Abstract
Similar to other European countries, the introduction of non-academic, especially managerial, criteria in higher education has shaped and altered Austrian universities since over a decade. This paper presents the results of a frame analysis of Austrian higher education debates from 1993 until 2010. It outlines how reforms in higher education were prepared and enhanced by a new policy discourse, with a special focus on the way gender equality is framed in reform debates. Our article describes three core frames: ‘from local to global’, ‘from ivory tower to business’ and ‘from civil servant to excellence’. We cluster these three frames around imaginations of space that are embedded in the normative foundations of academia, and discuss how this links up with arguments for gender equality.
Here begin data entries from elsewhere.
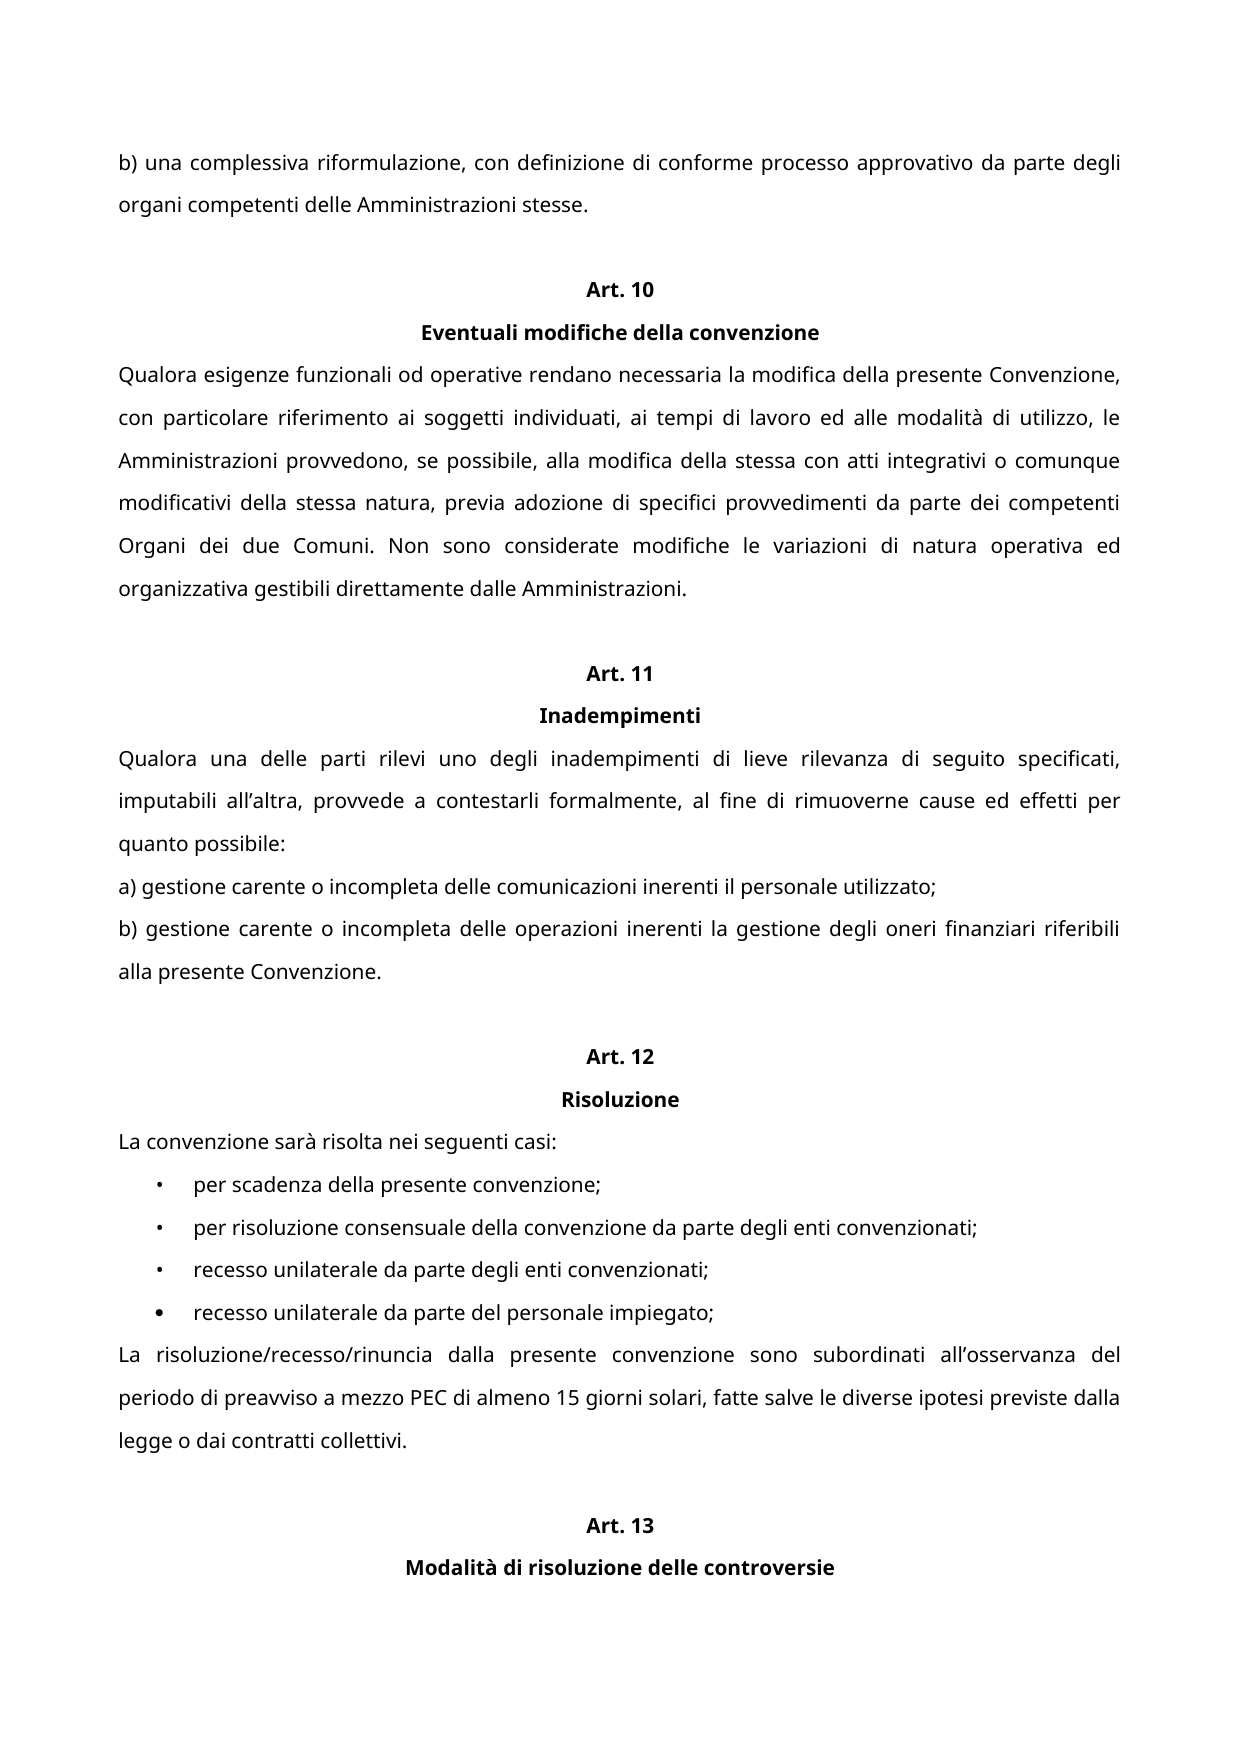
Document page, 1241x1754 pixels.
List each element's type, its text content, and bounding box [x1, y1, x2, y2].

text Art. 10 [118, 275, 1122, 304]
list recesso unilaterale da parte degli enti convenzionati; [156, 1255, 1122, 1284]
text b) gestione carente o incompleta delle operazioni inerenti la gestione degli oneri finanziari riferibili alla presente Convenzione. [118, 914, 1122, 986]
text Art. 12 [118, 1042, 1122, 1071]
text a) gestione carente o incompleta delle comunicazioni inerenti il personale utilizzato; [118, 872, 1122, 900]
text La convenzione sarà risolta nei seguenti casi: [118, 1127, 1122, 1156]
text b) una complessiva riformulazione, con definizione di conforme processo approvativo da parte degli organi competenti delle Amministrazioni stesse. [118, 148, 1122, 219]
text Art. 11 [118, 659, 1122, 687]
list recesso unilaterale da parte del personale impiegato; [156, 1298, 1122, 1326]
list per scadenza della presente convenzione; [156, 1170, 1122, 1198]
text Qualora esigenze funzionali od operative rendano necessaria la modifica della presente Convenzione, con particolare riferimento ai soggetti individuati, ai tempi di lavoro ed alle modalità di utilizzo, le Amministrazioni provvedono, se possibile, alla modifica della stessa con atti integrativi o comunque modificativi della stessa natura, previa adozione di specifici provvedimenti da parte dei competenti Organi dei due Comuni. Non sono considerate modifiche le variazioni di natura operativa ed organizzativa gestibili direttamente dalle Amministrazioni. [118, 361, 1122, 602]
text Eventuali modifiche della convenzione [118, 318, 1122, 346]
text Modalità di risoluzione delle controversie [118, 1553, 1122, 1582]
text Qualora una delle parti rilevi uno degli inadempimenti di lieve rilevanza di seguito specificati, imputabili all’altra, provvede a contestarli formalmente, al fine di rimuoverne cause ed effetti per quanto possibile: [118, 744, 1122, 858]
text La risoluzione/recesso/rinuncia dalla presente convenzione sono subordinati all’osservanza del periodo di preavviso a mezzo PEC di almeno 15 giorni solari, fatte salve le diverse ipotesi previste dalla legge o dai contratti collettivi. [118, 1341, 1122, 1454]
text Art. 13 [118, 1511, 1122, 1539]
list per risoluzione consensuale della convenzione da parte degli enti convenzionati; [156, 1213, 1122, 1241]
text Inadempimenti [118, 701, 1122, 730]
text Risoluzione [118, 1085, 1122, 1113]
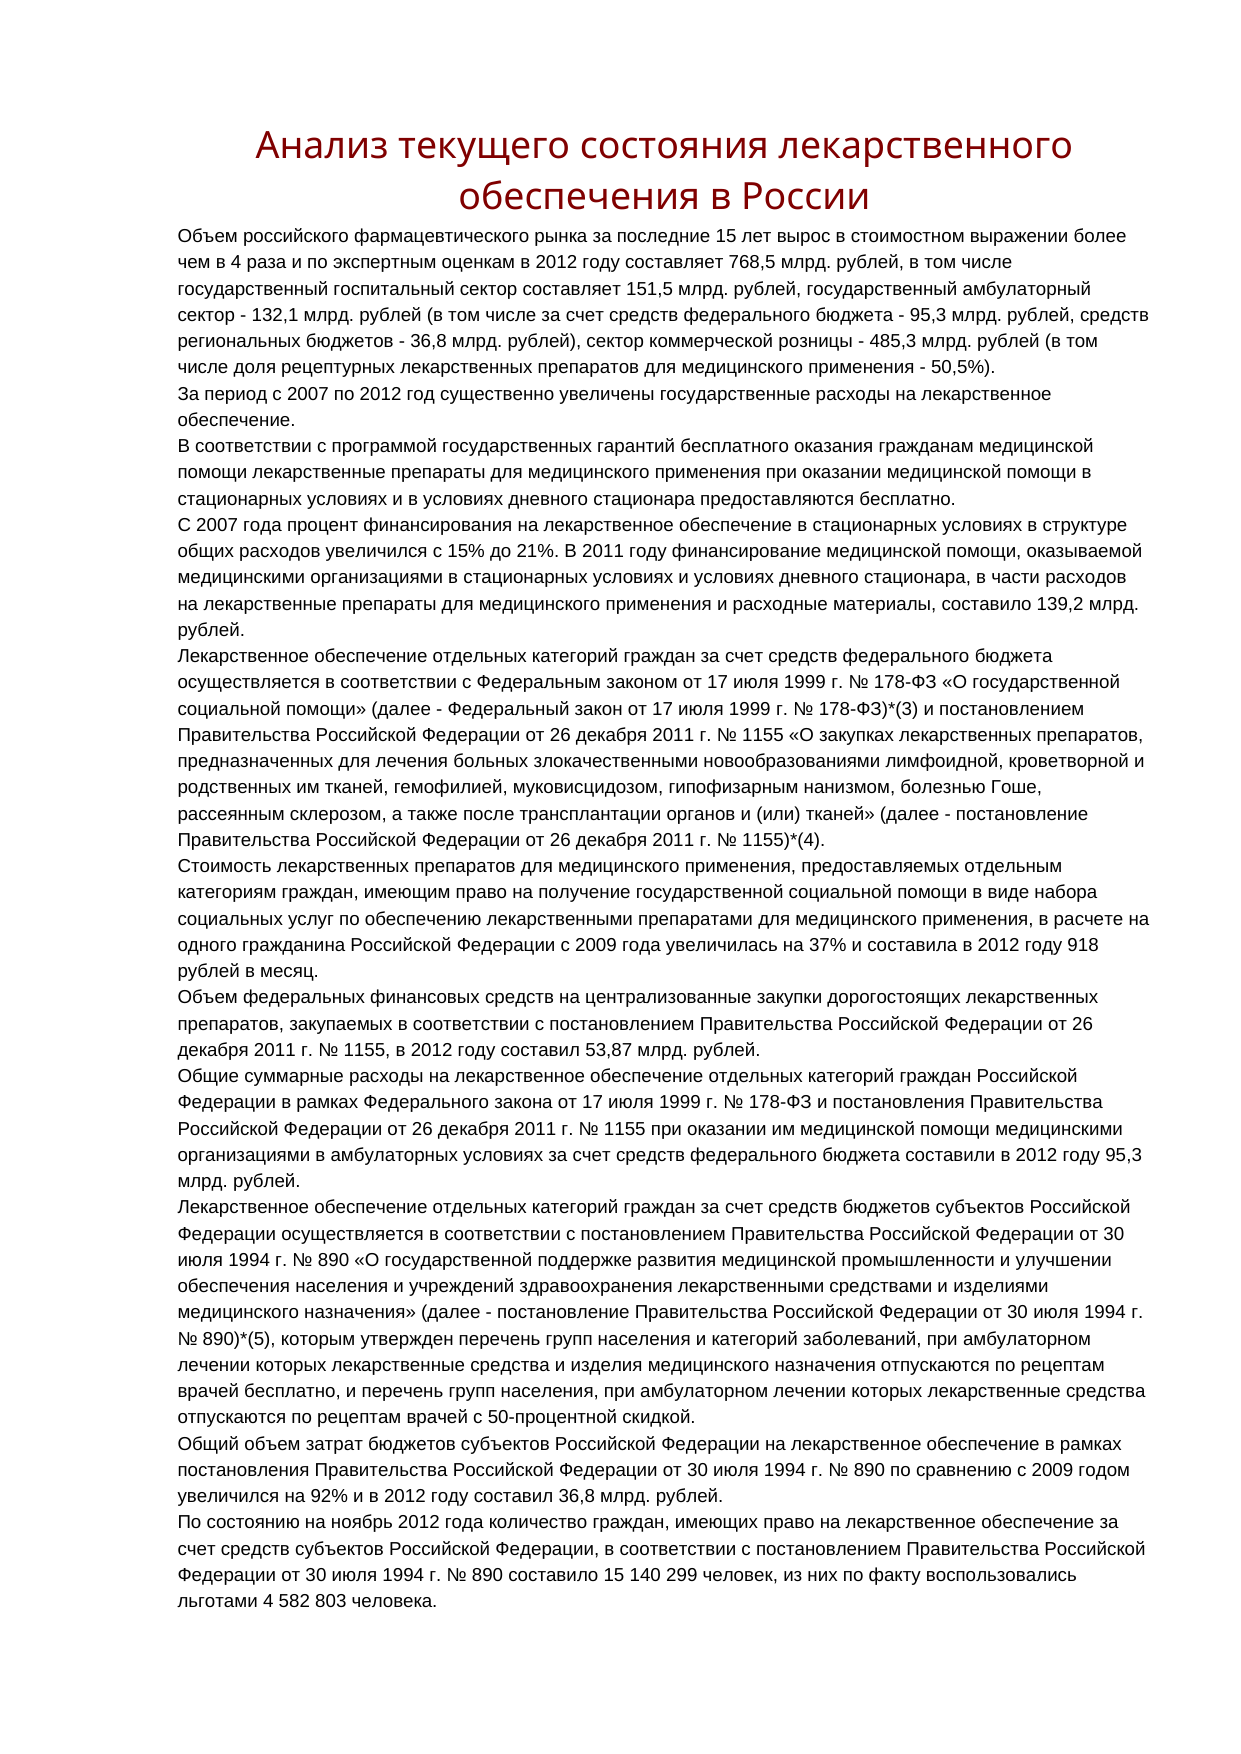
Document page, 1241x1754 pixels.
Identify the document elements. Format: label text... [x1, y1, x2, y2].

text В соответствии с программой государственных гарантий бесплатного оказания гражданам медицинской помощи лекарственные препараты для медицинского применения при оказании медицинской помощи в стационарных условиях и в условиях дневного стационара предоставляются бесплатно. [177, 430, 1152, 509]
text Объем федеральных финансовых средств на централизованные закупки дорогостоящих лекарственных препаратов, закупаемых в соответствии с постановлением Правительства Российской Федерации от 26 декабря 2011 г. № 1155, в 2012 году составил 53,87 млрд. рублей. [177, 981, 1152, 1060]
text Общие суммарные расходы на лекарственное обеспечение отдельных категорий граждан Российской Федерации в рамках Федерального закона от 17 июля 1999 г. № 178-ФЗ и постановления Правительства Российской Федерации от 26 декабря 2011 г. № 1155 при оказании им медицинской помощи медицинскими организациями в амбулаторных условиях за счет средств федерального бюджета составили в 2012 году 95,3 млрд. рублей. [177, 1060, 1152, 1191]
text Общий объем затрат бюджетов субъектов Российской Федерации на лекарственное обеспечение в рамках постановления Правительства Российской Федерации от 30 июля 1994 г. № 890 по сравнению с 2009 годом увеличился на 92% и в 2012 году составил 36,8 млрд. рублей. [177, 1428, 1152, 1506]
text Лекарственное обеспечение отдельных категорий граждан за счет средств бюджетов субъектов Российской Федерации осуществляется в соответствии с постановлением Правительства Российской Федерации от 30 июля 1994 г. № 890 «О государственной поддержке развития медицинской промышленности и улучшении обеспечения населения и учреждений здравоохранения лекарственными средствами и изделиями медицинского назначения» (далее - постановление Правительства Российской Федерации от 30 июля 1994 г. № 890)*(5), которым утвержден перечень групп населения и категорий заболеваний, при амбулаторном лечении которых лекарственные средства и изделия медицинского назначения отпускаются по рецептам врачей бесплатно, и перечень групп населения, при амбулаторном лечении которых лекарственные средства отпускаются по рецептам врачей с 50-процентной скидкой. [177, 1191, 1152, 1428]
text По состоянию на ноябрь 2012 года количество граждан, имеющих право на лекарственное обеспечение за счет средств субъектов Российской Федерации, в соответствии с постановлением Правительства Российской Федерации от 30 июля 1994 г. № 890 составило 15 140 299 человек, из них по факту воспользовались льготами 4 582 803 человека. [177, 1506, 1152, 1611]
text Объем российского фармацевтического рынка за последние 15 лет вырос в стоимостном выражении более чем в 4 раза и по экспертным оценкам в 2012 году составляет 768,5 млрд. рублей, в том числе государственный госпитальный сектор составляет 151,5 млрд. рублей, государственный амбулаторный сектор - 132,1 млрд. рублей (в том числе за счет средств федерального бюджета - 95,3 млрд. рублей, средств региональных бюджетов - 36,8 млрд. рублей), сектор коммерческой розницы - 485,3 млрд. рублей (в том числе доля рецептурных лекарственных препаратов для медицинского применения - 50,5%). [177, 220, 1152, 378]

We furthermore propose to analytically separate two conceptions of the university: the ‘entrepreneurial’ and the ‘managerial’ university.
Disclosure statement
No potential conflict of interest was reported by the authors.
Notes
1 Definition of gender mainstreaming: ‘Gender mainstreaming is the (re)organisation, improvement, development and evaluation of policy processes, so that a gender equality perspective is incorporated in all policies, at all levels and at all stages, by the actors normally involved in policy-making' (Council of Europe Citation1998, 15).
2 Consisting of the conservative Austrian People Party (ÖVP) and the right-wing Austrian Freedom Party (FPÖ).
3 An earlier version of the three frames can be found in Kreissl et al. (Citation2013).
4 Research, technology and innovation (comment by the authors).
5 The neologism ‘interventionitis’ points to the fact that too much intervention is seen as an illness.